Exercise input:
##############################
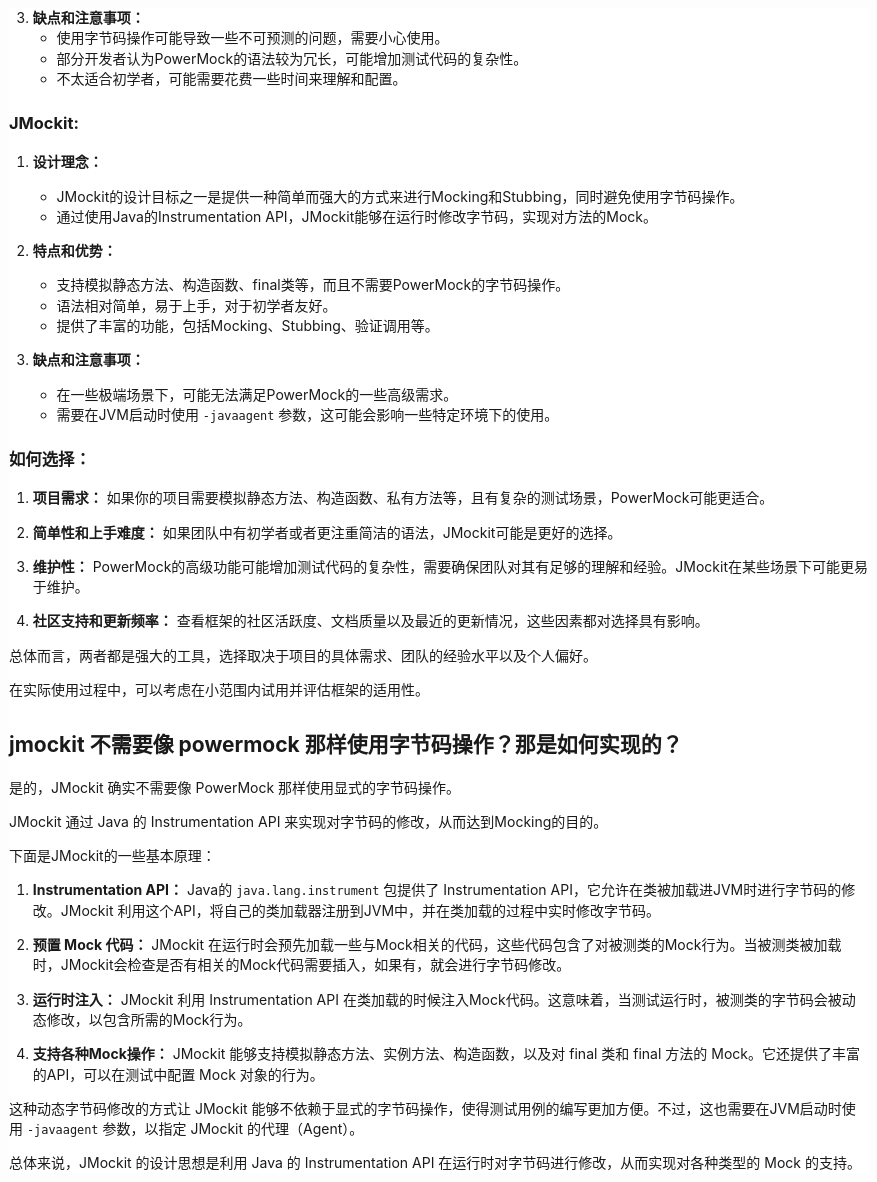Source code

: 3. **缺点和注意事项：**
   - 使用字节码操作可能导致一些不可预测的问题，需要小心使用。
   - 部分开发者认为PowerMock的语法较为冗长，可能增加测试代码的复杂性。
   - 不太适合初学者，可能需要花费一些时间来理解和配置。

### JMockit:

1. **设计理念：**
   - JMockit的设计目标之一是提供一种简单而强大的方式来进行Mocking和Stubbing，同时避免使用字节码操作。
   - 通过使用Java的Instrumentation API，JMockit能够在运行时修改字节码，实现对方法的Mock。

2. **特点和优势：**
   - 支持模拟静态方法、构造函数、final类等，而且不需要PowerMock的字节码操作。
   - 语法相对简单，易于上手，对于初学者友好。
   - 提供了丰富的功能，包括Mocking、Stubbing、验证调用等。

3. **缺点和注意事项：**
   - 在一些极端场景下，可能无法满足PowerMock的一些高级需求。
   - 需要在JVM启动时使用 `-javaagent` 参数，这可能会影响一些特定环境下的使用。

### 如何选择：

1. **项目需求：** 如果你的项目需要模拟静态方法、构造函数、私有方法等，且有复杂的测试场景，PowerMock可能更适合。
   
2. **简单性和上手难度：** 如果团队中有初学者或者更注重简洁的语法，JMockit可能是更好的选择。

3. **维护性：** PowerMock的高级功能可能增加测试代码的复杂性，需要确保团队对其有足够的理解和经验。JMockit在某些场景下可能更易于维护。

4. **社区支持和更新频率：** 查看框架的社区活跃度、文档质量以及最近的更新情况，这些因素都对选择具有影响。

总体而言，两者都是强大的工具，选择取决于项目的具体需求、团队的经验水平以及个人偏好。

在实际使用过程中，可以考虑在小范围内试用并评估框架的适用性。

## jmockit 不需要像 powermock 那样使用字节码操作？那是如何实现的？

是的，JMockit 确实不需要像 PowerMock 那样使用显式的字节码操作。

JMockit 通过 Java 的 Instrumentation API 来实现对字节码的修改，从而达到Mocking的目的。

下面是JMockit的一些基本原理：

1. **Instrumentation API：** Java的 `java.lang.instrument` 包提供了 Instrumentation API，它允许在类被加载进JVM时进行字节码的修改。JMockit 利用这个API，将自己的类加载器注册到JVM中，并在类加载的过程中实时修改字节码。

2. **预置 Mock 代码：** JMockit 在运行时会预先加载一些与Mock相关的代码，这些代码包含了对被测类的Mock行为。当被测类被加载时，JMockit会检查是否有相关的Mock代码需要插入，如果有，就会进行字节码修改。

3. **运行时注入：** JMockit 利用 Instrumentation API 在类加载的时候注入Mock代码。这意味着，当测试运行时，被测类的字节码会被动态修改，以包含所需的Mock行为。

4. **支持各种Mock操作：** JMockit 能够支持模拟静态方法、实例方法、构造函数，以及对 final 类和 final 方法的 Mock。它还提供了丰富的API，可以在测试中配置 Mock 对象的行为。

这种动态字节码修改的方式让 JMockit 能够不依赖于显式的字节码操作，使得测试用例的编写更加方便。不过，这也需要在JVM启动时使用 `-javaagent` 参数，以指定 JMockit 的代理（Agent）。

总体来说，JMockit 的设计思想是利用 Java 的 Instrumentation API 在运行时对字节码进行修改，从而实现对各种类型的 Mock 的支持。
##############################
To-do item: The lines from the beginning of the listing above through the line holding "2. **特点和优势：**" are to be duplicated exactly, and the pictures omitted.

Solution:
Source code

: 3. **缺点和注意事项：**
   - 使用字节码操作可能导致一些不可预测的问题，需要小心使用。
   - 部分开发者认为PowerMock的语法较为冗长，可能增加测试代码的复杂性。
   - 不太适合初学者，可能需要花费一些时间来理解和配置。

### JMockit:

1. **设计理念：**
   - JMockit的设计目标之一是提供一种简单而强大的方式来进行Mocking和Stubbing，同时避免使用字节码操作。
   - 通过使用Java的Instrumentation API，JMockit能够在运行时修改字节码，实现对方法的Mock。

2. **特点和优势：**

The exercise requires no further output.